Since cryptocurrencies operate on a virtual platform, arming these individuals with access to a virtual blockchain platform is a priority. Mobile phones and mobile banking present a solution to this issue. Kenya demonstrates how much mobile banking has increased in East Africa over the past decade.

In 2007, a mobile money transfer and payment system named M-PESA began to serve banking demand across East Africa. Today, M-PESA serves approximately 17 million clients in Africa, with approximately 40,000 served in Kenya alone. To register, mobile banks only require their users have proof of national identification and a mobile phone number. Users are subsequently granted easier access to the transfer of funds, differing vastly from this type of access through a bank account. Bank accounts in these countries require a physical address, employment paperwork, and family paperwork.

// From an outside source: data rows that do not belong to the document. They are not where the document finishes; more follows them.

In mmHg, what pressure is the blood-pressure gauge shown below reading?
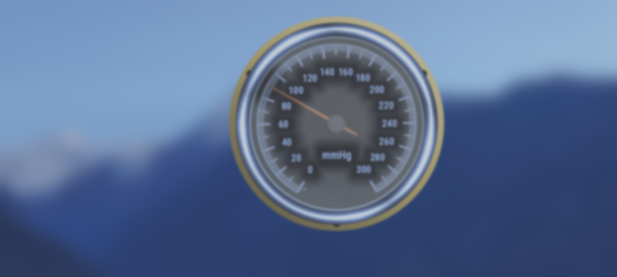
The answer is 90 mmHg
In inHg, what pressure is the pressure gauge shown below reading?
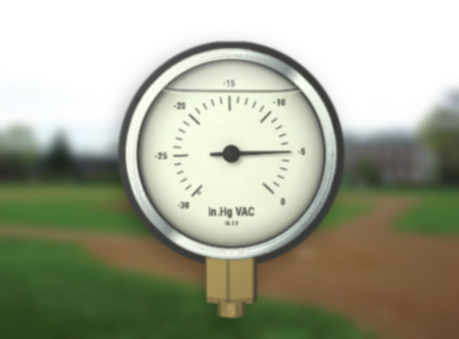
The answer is -5 inHg
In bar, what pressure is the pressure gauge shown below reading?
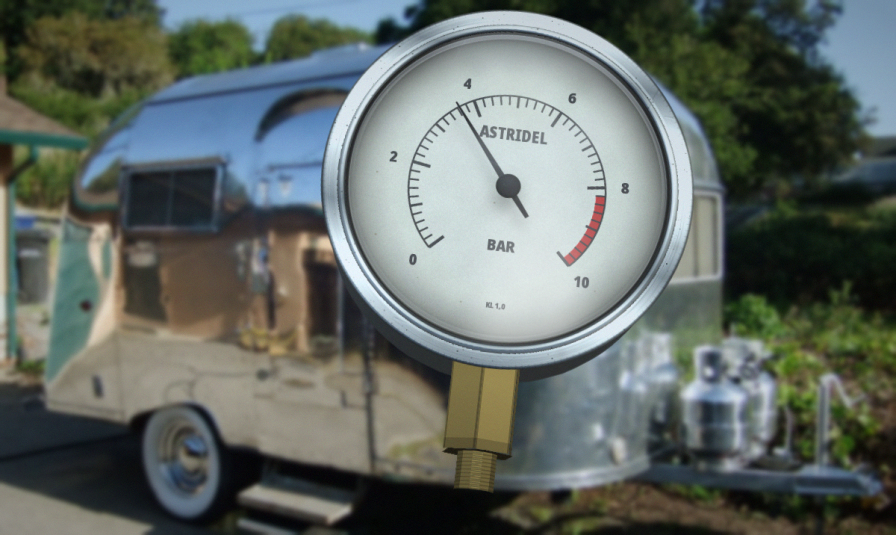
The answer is 3.6 bar
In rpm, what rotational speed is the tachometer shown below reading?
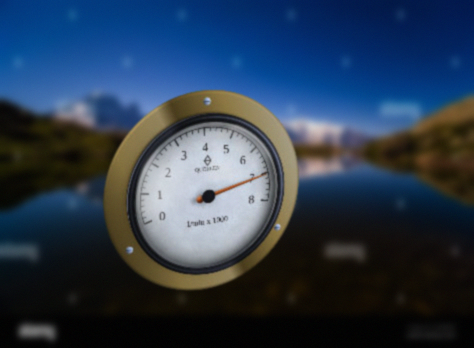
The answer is 7000 rpm
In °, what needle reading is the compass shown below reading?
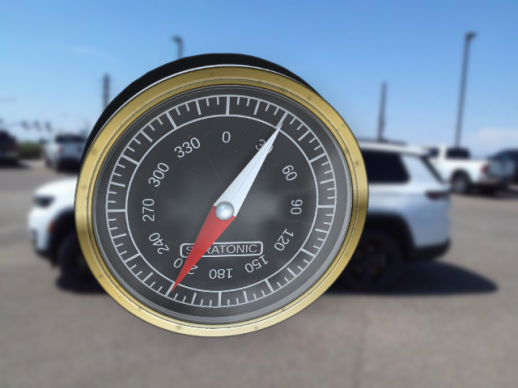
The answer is 210 °
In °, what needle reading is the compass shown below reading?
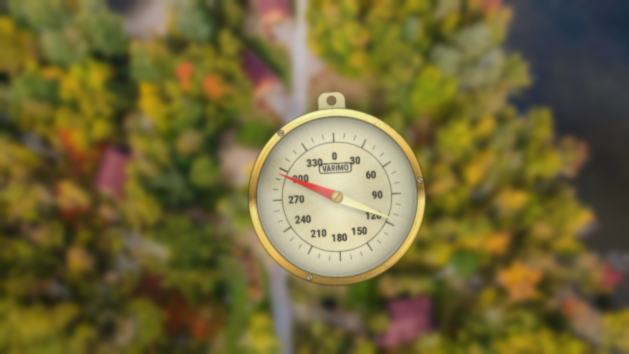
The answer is 295 °
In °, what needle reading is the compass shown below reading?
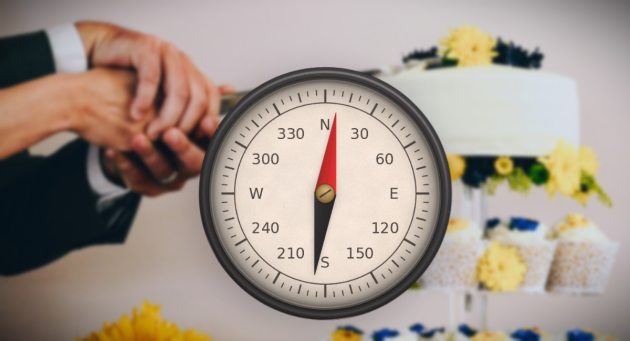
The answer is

According to the World Bank’s Global Financial Inclusion Database, 94% of adults in countries deemed high-income by the Organization for Economic Co-operation and Development (OECD) reported having a bank account in 2014, while only 54% of those in developing countries had bank accounts.

This may be due to adults lacking the financial capability to maintain a bank account. Banks in these economically depressed countries are constructed in rural areas, where overhead costs, such as electricity, are exorbitantly high. These banks then charge their patrons both high account maintenance fees and require maintaining high minimum balances to ensure that the bank stays afloat.

These high costs, along with notoriously corrupt banking institutions, preclude those with bank accounts from having high-grade banking services.

Both citizens and micro-businesses in these countries face being either unbanked or swindled, as they lack access to their respective countries’ capital markets. By creating a low-cost method of financial independence using mobile technology and cryptocurrency, the unbanked have access to capital unlike ever before.

Reduced Corruption

Cryptocurrency platforms would effectively pose a threat to the institutional control of currency, as cryptocurrencies based on smart protocols, like Ethereum, would enhance the transparency in private commercial agreements between individuals. The blockchain would allow micro-entrepreneurs, and investors, to monitor how the cryptocurrency assets of their businesses are used in commerce. By eliminating financial intermediaries, micro-businesses would thus have greater transparency to offer investors when seeking foundational seed capital.

Avoiding Inflation Related to Centralized Currency

Cryptocurrencies may be highly volatile in their economic value, but they are also self-regulating. Central banks print money, making national currencies prone to inflation. Cryptocurrencies, however, rely on labor-intensive mechanisms, such as token mining, to introduce a new token into crypto-circulation – these mechanisms preclude central banks from manipulating the currency.

Eliminating manipulation and inflation would provide micro-businesses with a purchasing power corollary to the true value of the currency itself, not a value predicated on economic legislation and corruption. Political instability, corruption, economic mismanagement, and financial manipulation are myriad factors that inflate the value of a printed money.

A decentralized currency would insulate these factors from affecting both the utility and the monetary value of this type of capital.

There are still many challenges to obtaining this type of underdeveloped and potentially high-volume, free-market. The beauty of these hurdles, however, is that they are surmountable – with the proper resources, ideas, and execution we, as a civilization, are one step closer to global economic prosperity.